**Required task 1**
Name each place the article about Charlottesville and the KKK gives as a site where Klan members gathered or spoke in the 1920s.
**Required task 2**
According to the article about Charlottesville and the KKK, how much did the Virginia Realm of the Knights of the KKK pledge to the UVA gymnasium fund in 1921?

**Text block**
######

Excuse me, America, your house is on fire: Lessons from Charlottesville on the KKK and “alt-right”
On this 50th anniversary of the hippies’ “Summer of Love,” Charlottesville, Virginia, will be weathering a long, hot, right-wing extremist “Summer of Hate.” The July 8, 2017, Ku Klux Klan rally planned for Charlottesville is not the group’s first appearance in our “beautiful, ugly city,” as one local African-American pastor recently characterized this ostensibly liberal (Hillary Clinton received 80% of the local 2016 presidential election vote) but racially-riven university town. And one month after the KKK rally comes a larger, more ominous event: the Klan’s 21st century counterparts’ August 12, 2017, “Unite the Right: March on Charlottesville.” We are bracing ourselves.
Charlottesville’s local chapter of the KKK can hardly be described as having humble beginnings.
From the files of You Can’t Make This Stuff Up: the Klan’s 1921 cross-burning inauguration ceremony, reportedly attended by “hundreds of Charlottesville’s leading business and professional men,” was held at our area’s best-known attraction, the Monticello tomb of renowned local slaveholder Thomas Jefferson. At the organization’s subsequent events, credentialed visiting national Klan figures were introduced by ministers for well-received speeches at the Courthouse (an appropriate venue, given the injustices systematically imposed on African Americans there), and the KKK grew in prestige as it attracted members among respectable elements of the community. Which is to say: some of Charlottesville’s current parks, streets, stores, buildings, and notable institutions likely bear the names of the town’s “influential citizens” who were 1920s Klan associates. And today, we should bare the names of those whose identities were often hidden under robes and masks: the county sheriff was a KKK member, phalanxes of 200 robed Klansmen were welcomed to reserved seats at church revivals, the University of Virginia (a “public Ivy” founded by Thomas Jefferson) had its own Klan chapter. As they rush to denounce the impending July 8 visit of the KKK, these and other local institutions need to come clean about the history of their own past associations with this white supremacist organization which terrorized blacks. The Virginia Realm of the Knights of the KKK generously pledged $1,000 to the UVA gymnasium fund in 1921 for the University’s 100th anniversary endowment drive. UVA President Edwin Alderman responded cordially, and expressed his “hearty thanks.” Calculating the S&P 500 average and compound investment over 96 years — assuming the honorable gentlemen of the Virginia Realm honored their promised centennial Kapital Kampaign Kontribution — the sum could be worth a tidy $16,000,000 today.
(Someone please alert the UVA Foundation and Alumni Association about this overlooked naming rights opportunity for a Hoos KKK scholarship.)
As the “Invisible Empire” expanded locally, state-wide — with a rash of lynchings, and nationally in the 1920s, the suit-and-tie branch of this lynch mob achieved substantial political reach. After splintering into factions, the misnamed United Klans of America operated as assassination squads during the Civil Rights Movement of the 1950s and 1960s. These vigilantes often acted with the tacit (and not-so-tacit) support of local Southern law enforcement officials.

######

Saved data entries
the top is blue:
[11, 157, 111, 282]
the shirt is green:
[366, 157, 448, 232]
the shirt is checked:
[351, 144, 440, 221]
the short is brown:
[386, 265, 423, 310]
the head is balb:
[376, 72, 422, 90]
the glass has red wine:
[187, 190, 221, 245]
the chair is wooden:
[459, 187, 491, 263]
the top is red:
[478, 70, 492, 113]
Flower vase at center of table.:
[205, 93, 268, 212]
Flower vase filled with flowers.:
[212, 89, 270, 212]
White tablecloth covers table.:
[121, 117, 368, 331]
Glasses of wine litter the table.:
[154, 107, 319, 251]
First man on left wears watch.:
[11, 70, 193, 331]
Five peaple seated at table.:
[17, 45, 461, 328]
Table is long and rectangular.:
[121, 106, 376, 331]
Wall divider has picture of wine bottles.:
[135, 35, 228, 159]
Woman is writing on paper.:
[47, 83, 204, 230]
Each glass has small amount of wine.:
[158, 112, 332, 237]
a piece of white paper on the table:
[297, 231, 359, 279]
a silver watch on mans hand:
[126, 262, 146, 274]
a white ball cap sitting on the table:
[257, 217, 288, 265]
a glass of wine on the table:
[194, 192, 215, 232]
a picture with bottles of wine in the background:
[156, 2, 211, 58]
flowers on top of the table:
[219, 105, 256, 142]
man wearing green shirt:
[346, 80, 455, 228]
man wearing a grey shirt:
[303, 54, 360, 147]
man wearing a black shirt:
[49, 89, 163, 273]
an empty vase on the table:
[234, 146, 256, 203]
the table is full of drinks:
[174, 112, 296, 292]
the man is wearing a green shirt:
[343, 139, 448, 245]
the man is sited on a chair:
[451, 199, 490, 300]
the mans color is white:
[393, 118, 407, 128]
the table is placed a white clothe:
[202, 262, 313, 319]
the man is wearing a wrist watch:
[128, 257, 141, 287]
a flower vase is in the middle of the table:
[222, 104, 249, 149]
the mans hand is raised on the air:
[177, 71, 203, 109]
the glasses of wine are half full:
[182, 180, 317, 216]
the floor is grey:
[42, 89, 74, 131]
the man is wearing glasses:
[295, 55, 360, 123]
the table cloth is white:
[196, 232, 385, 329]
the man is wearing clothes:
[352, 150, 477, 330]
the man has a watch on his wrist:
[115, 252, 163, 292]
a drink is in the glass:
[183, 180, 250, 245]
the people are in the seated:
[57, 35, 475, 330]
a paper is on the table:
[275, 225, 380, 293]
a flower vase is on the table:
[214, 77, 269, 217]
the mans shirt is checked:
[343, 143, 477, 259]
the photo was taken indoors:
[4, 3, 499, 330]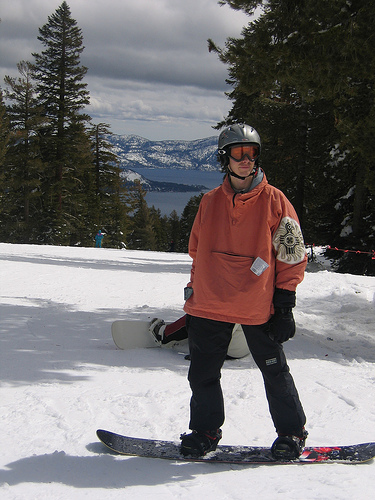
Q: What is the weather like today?
A: It is cloudy.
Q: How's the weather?
A: It is cloudy.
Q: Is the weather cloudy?
A: Yes, it is cloudy.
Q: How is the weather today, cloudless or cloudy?
A: It is cloudy.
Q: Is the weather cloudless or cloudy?
A: It is cloudy.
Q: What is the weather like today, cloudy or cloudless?
A: It is cloudy.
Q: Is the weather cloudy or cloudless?
A: It is cloudy.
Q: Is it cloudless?
A: No, it is cloudy.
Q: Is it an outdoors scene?
A: Yes, it is outdoors.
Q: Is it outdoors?
A: Yes, it is outdoors.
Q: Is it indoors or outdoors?
A: It is outdoors.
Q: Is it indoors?
A: No, it is outdoors.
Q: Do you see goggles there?
A: Yes, there are goggles.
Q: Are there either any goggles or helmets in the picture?
A: Yes, there are goggles.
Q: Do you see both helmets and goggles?
A: Yes, there are both goggles and a helmet.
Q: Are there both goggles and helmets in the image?
A: Yes, there are both goggles and a helmet.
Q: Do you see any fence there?
A: No, there are no fences.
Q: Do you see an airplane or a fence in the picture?
A: No, there are no fences or airplanes.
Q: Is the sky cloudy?
A: Yes, the sky is cloudy.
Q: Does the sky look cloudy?
A: Yes, the sky is cloudy.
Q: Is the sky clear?
A: No, the sky is cloudy.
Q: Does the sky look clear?
A: No, the sky is cloudy.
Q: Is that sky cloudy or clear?
A: The sky is cloudy.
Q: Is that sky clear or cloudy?
A: The sky is cloudy.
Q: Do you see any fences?
A: No, there are no fences.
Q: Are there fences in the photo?
A: No, there are no fences.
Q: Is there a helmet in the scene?
A: Yes, there is a helmet.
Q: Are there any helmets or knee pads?
A: Yes, there is a helmet.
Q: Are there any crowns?
A: No, there are no crowns.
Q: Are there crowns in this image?
A: No, there are no crowns.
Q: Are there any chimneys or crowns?
A: No, there are no crowns or chimneys.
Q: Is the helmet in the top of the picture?
A: Yes, the helmet is in the top of the image.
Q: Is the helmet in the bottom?
A: No, the helmet is in the top of the image.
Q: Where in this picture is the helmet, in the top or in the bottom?
A: The helmet is in the top of the image.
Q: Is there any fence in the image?
A: No, there are no fences.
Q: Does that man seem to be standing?
A: Yes, the man is standing.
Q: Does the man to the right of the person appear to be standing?
A: Yes, the man is standing.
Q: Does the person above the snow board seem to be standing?
A: Yes, the man is standing.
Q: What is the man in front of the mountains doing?
A: The man is standing.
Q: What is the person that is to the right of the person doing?
A: The man is standing.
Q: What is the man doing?
A: The man is standing.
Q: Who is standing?
A: The man is standing.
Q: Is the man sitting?
A: No, the man is standing.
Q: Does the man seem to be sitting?
A: No, the man is standing.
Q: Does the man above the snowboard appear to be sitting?
A: No, the man is standing.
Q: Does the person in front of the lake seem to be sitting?
A: No, the man is standing.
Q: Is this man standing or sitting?
A: The man is standing.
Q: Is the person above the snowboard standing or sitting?
A: The man is standing.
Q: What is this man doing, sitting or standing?
A: The man is standing.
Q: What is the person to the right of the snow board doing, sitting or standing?
A: The man is standing.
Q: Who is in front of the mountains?
A: The man is in front of the mountains.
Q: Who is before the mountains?
A: The man is in front of the mountains.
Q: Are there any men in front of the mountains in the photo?
A: Yes, there is a man in front of the mountains.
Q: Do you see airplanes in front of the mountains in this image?
A: No, there is a man in front of the mountains.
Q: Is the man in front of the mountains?
A: Yes, the man is in front of the mountains.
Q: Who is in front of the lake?
A: The man is in front of the lake.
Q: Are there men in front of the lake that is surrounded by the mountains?
A: Yes, there is a man in front of the lake.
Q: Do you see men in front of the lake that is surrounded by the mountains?
A: Yes, there is a man in front of the lake.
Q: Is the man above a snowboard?
A: Yes, the man is above a snowboard.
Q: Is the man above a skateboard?
A: No, the man is above a snowboard.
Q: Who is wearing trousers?
A: The man is wearing trousers.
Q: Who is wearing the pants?
A: The man is wearing trousers.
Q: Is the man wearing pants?
A: Yes, the man is wearing pants.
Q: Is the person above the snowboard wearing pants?
A: Yes, the man is wearing pants.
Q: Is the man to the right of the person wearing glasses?
A: No, the man is wearing pants.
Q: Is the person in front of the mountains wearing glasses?
A: No, the man is wearing pants.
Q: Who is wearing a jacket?
A: The man is wearing a jacket.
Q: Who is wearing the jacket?
A: The man is wearing a jacket.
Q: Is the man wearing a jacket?
A: Yes, the man is wearing a jacket.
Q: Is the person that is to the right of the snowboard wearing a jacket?
A: Yes, the man is wearing a jacket.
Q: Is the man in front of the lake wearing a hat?
A: No, the man is wearing a jacket.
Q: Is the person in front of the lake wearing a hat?
A: No, the man is wearing a jacket.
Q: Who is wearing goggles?
A: The man is wearing goggles.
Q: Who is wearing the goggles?
A: The man is wearing goggles.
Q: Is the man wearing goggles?
A: Yes, the man is wearing goggles.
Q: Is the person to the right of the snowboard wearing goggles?
A: Yes, the man is wearing goggles.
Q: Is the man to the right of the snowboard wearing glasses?
A: No, the man is wearing goggles.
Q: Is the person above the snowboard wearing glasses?
A: No, the man is wearing goggles.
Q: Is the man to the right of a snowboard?
A: Yes, the man is to the right of a snowboard.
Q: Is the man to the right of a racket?
A: No, the man is to the right of a snowboard.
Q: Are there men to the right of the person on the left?
A: Yes, there is a man to the right of the person.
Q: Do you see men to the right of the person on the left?
A: Yes, there is a man to the right of the person.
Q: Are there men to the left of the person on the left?
A: No, the man is to the right of the person.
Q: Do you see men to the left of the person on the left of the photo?
A: No, the man is to the right of the person.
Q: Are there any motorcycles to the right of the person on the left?
A: No, there is a man to the right of the person.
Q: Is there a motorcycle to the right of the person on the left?
A: No, there is a man to the right of the person.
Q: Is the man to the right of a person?
A: Yes, the man is to the right of a person.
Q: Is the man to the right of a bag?
A: No, the man is to the right of a person.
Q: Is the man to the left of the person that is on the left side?
A: No, the man is to the right of the person.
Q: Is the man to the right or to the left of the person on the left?
A: The man is to the right of the person.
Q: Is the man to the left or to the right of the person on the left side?
A: The man is to the right of the person.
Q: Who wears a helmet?
A: The man wears a helmet.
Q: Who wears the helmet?
A: The man wears a helmet.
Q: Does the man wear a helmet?
A: Yes, the man wears a helmet.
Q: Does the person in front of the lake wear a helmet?
A: Yes, the man wears a helmet.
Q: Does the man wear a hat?
A: No, the man wears a helmet.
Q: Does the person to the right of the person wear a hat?
A: No, the man wears a helmet.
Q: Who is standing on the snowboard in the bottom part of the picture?
A: The man is standing on the snowboard.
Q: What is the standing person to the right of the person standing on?
A: The man is standing on the snowboard.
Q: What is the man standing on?
A: The man is standing on the snowboard.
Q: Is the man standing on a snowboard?
A: Yes, the man is standing on a snowboard.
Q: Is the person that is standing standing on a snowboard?
A: Yes, the man is standing on a snowboard.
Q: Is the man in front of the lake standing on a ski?
A: No, the man is standing on a snowboard.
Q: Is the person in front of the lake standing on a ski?
A: No, the man is standing on a snowboard.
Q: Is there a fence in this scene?
A: No, there are no fences.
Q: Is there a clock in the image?
A: No, there are no clocks.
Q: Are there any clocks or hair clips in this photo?
A: No, there are no clocks or hair clips.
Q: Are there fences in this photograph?
A: No, there are no fences.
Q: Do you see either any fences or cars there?
A: No, there are no fences or cars.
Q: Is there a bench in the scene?
A: No, there are no benches.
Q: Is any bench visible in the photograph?
A: No, there are no benches.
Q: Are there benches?
A: No, there are no benches.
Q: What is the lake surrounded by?
A: The lake is surrounded by the mountains.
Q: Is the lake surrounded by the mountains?
A: Yes, the lake is surrounded by the mountains.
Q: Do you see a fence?
A: No, there are no fences.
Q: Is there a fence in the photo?
A: No, there are no fences.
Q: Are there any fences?
A: No, there are no fences.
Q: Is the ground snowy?
A: Yes, the ground is snowy.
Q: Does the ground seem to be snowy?
A: Yes, the ground is snowy.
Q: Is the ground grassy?
A: No, the ground is snowy.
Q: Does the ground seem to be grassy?
A: No, the ground is snowy.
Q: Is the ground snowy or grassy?
A: The ground is snowy.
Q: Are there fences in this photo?
A: No, there are no fences.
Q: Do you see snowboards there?
A: Yes, there is a snowboard.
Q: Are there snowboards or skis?
A: Yes, there is a snowboard.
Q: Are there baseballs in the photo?
A: No, there are no baseballs.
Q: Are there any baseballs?
A: No, there are no baseballs.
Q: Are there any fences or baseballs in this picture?
A: No, there are no baseballs or fences.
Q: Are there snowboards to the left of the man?
A: Yes, there is a snowboard to the left of the man.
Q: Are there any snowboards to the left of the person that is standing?
A: Yes, there is a snowboard to the left of the man.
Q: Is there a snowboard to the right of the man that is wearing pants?
A: No, the snowboard is to the left of the man.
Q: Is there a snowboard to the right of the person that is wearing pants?
A: No, the snowboard is to the left of the man.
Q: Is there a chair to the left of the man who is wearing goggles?
A: No, there is a snowboard to the left of the man.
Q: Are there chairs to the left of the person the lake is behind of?
A: No, there is a snowboard to the left of the man.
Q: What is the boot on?
A: The boot is on the snowboard.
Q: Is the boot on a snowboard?
A: Yes, the boot is on a snowboard.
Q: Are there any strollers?
A: No, there are no strollers.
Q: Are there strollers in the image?
A: No, there are no strollers.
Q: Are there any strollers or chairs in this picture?
A: No, there are no strollers or chairs.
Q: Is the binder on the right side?
A: Yes, the binder is on the right of the image.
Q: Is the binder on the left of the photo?
A: No, the binder is on the right of the image.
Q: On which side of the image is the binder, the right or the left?
A: The binder is on the right of the image.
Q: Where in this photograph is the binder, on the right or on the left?
A: The binder is on the right of the image.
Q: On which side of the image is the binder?
A: The binder is on the right of the image.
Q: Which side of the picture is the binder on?
A: The binder is on the right of the image.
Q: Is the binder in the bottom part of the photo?
A: Yes, the binder is in the bottom of the image.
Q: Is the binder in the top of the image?
A: No, the binder is in the bottom of the image.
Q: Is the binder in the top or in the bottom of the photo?
A: The binder is in the bottom of the image.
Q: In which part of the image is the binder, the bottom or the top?
A: The binder is in the bottom of the image.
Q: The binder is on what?
A: The binder is on the snowboard.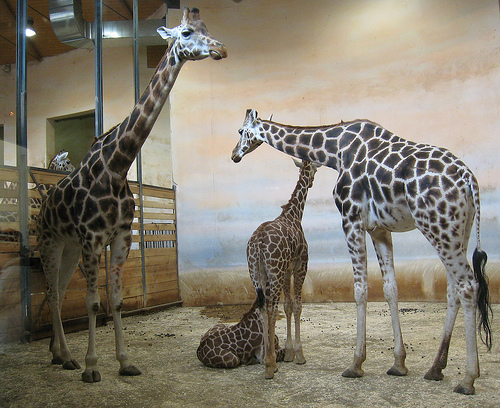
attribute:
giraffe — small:
[198, 282, 283, 368]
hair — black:
[467, 251, 497, 308]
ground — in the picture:
[421, 152, 452, 192]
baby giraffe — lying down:
[192, 297, 285, 371]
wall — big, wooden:
[319, 15, 465, 110]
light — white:
[81, 17, 139, 61]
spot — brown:
[393, 150, 418, 184]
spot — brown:
[333, 129, 360, 151]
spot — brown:
[310, 129, 326, 149]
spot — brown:
[78, 195, 100, 223]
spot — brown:
[99, 135, 116, 168]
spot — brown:
[125, 109, 149, 132]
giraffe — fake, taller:
[42, 8, 217, 379]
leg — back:
[418, 217, 498, 399]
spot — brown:
[61, 186, 81, 198]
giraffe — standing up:
[249, 160, 320, 378]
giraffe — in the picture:
[224, 107, 496, 392]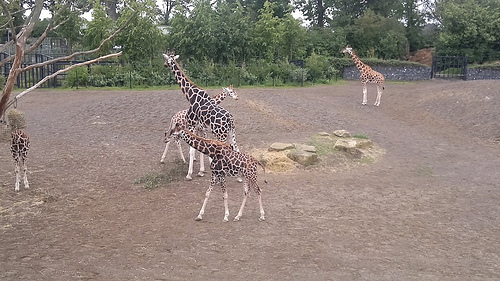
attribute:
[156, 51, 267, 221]
giraffes — brown, white, standing, tall, long, walking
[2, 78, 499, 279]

######

**Written answer 1**
- The Monticello tomb of Thomas Jefferson, where the 1921 cross-burning inauguration ceremony was held
- The Courthouse, where visiting national Klan figures gave speeches
- Church revivals, where robed Klansmen were welcomed to reserved seats

**Written answer 2**
$1,000